Salomé
écrit à

   


Louis XIV




Vos pensées

   

Je m'incline devant Vous, le plus grand roi de tous les temps,

J'ai l'honneur de pouvoir vous adresser la parole; j'espère en faire bon usage. Je suis passionnée par votre vie, vos idées; pourtant, comparée à nombre de vos courtisans, je suis franche, je dis ce que je pense. Malgré mon jeune âge, je suis très instruite, voilà pourquoi je puis vous écrire à cette heure-ci.

J'ai plusieurs questions car je suis très curieuse et je serais très honorée si vous preniez le temps de me répondre: pendant la Fronde, je sais que vous avez dû quitter le Louvre pour Saint-Germain. Est-ce pour cela que vous avez décidé que personne ne devait être au-dessus du roi dans aucun domaine que ce soit? En vous posant cette question, je pense particulièrement à Fouquet, que vous avez fait emprisonner à cause de son château de Vaux-le-Vicomte qui, d'ailleurs, ne se trouve pas loin de la demeure de mes parents.

Avez-vous une appréhension de ce que pouvait penser le peuple? Évidemment, je comprendrais si vous ne vouliez point répondre.

Étant cultivée et aimant lire, j'ai beaucoup apprécié les pièces de monsieur Racine et de monsieur Molière. Lesquelles préférez-vous? Jouant moi-même du violon, je suis très éprise des musiques de monsieur Lully. Jouez-vous d'un instrument? Je pratique la danse classique que vous avez créée. Que préférez-vous dans la danse?

Et je voudrais vous poser une dernière question: vous avez passé votre vie à construire Versailles et à l’embellir pour pouvoir montrer votre pouvoir et votre grandeur. Est-ce votre plus grande réussite?


Je vous salue,

Votre dévouée Salomé, jeune fille de treize ans souhaitant connaître vos pensées


Madame,


La Fronde n’a fait que confirmer ce qui auroit déjà dus estre: la France n’a qu’un seul maistre.

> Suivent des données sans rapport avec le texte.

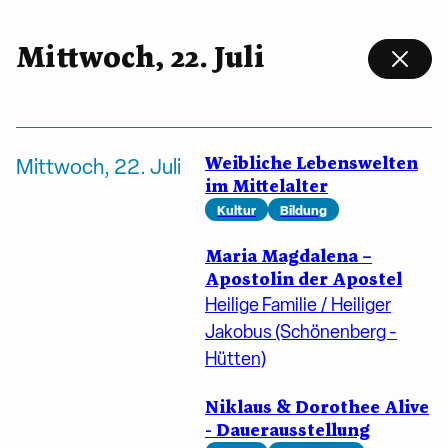
Mittwoch, 22. Juli
Weibliche Lebenswelten
Mittwoch, 22. Juli
im Mittelalter
Kultur
Bildung
Maria Magdalena –
Apostolin der Apostel
Heilige Familie / Heiliger
Jakobus (Schönenberg -
Hütten)
Niklaus & Dorothee Alive
- Dauerausstellung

Je n’ay jamais eu peur de ce que peut penser le peuple. Je suis le père de mes sujets, et, en bon père, il est de mon devoir de prendre des décisions pour leur bien. En tant que représentant de Dieu sur terre, mes décisions sont inspirées par Luy.

Il m’est très difficile de choisir parmi les pièces de monsieur Molière et monsieur Racine celles que je préfère. J’ay beaucoup apprécié «Le Bourgeois gentilhomme» de monsieur Molière, et «Esther» de monsieur Racine.

Je ne suis point doué avec les instruments. Mais l’art de la danse estoit une passion et un outil pour moy. Il va de soi que je suis maintenant trop asgé pour le pratiquer.

Je ne sais point si Versailles est ma plus grande réussite, vous seriez mieux placée que moy pour en juger. Mais j’en suis très fier.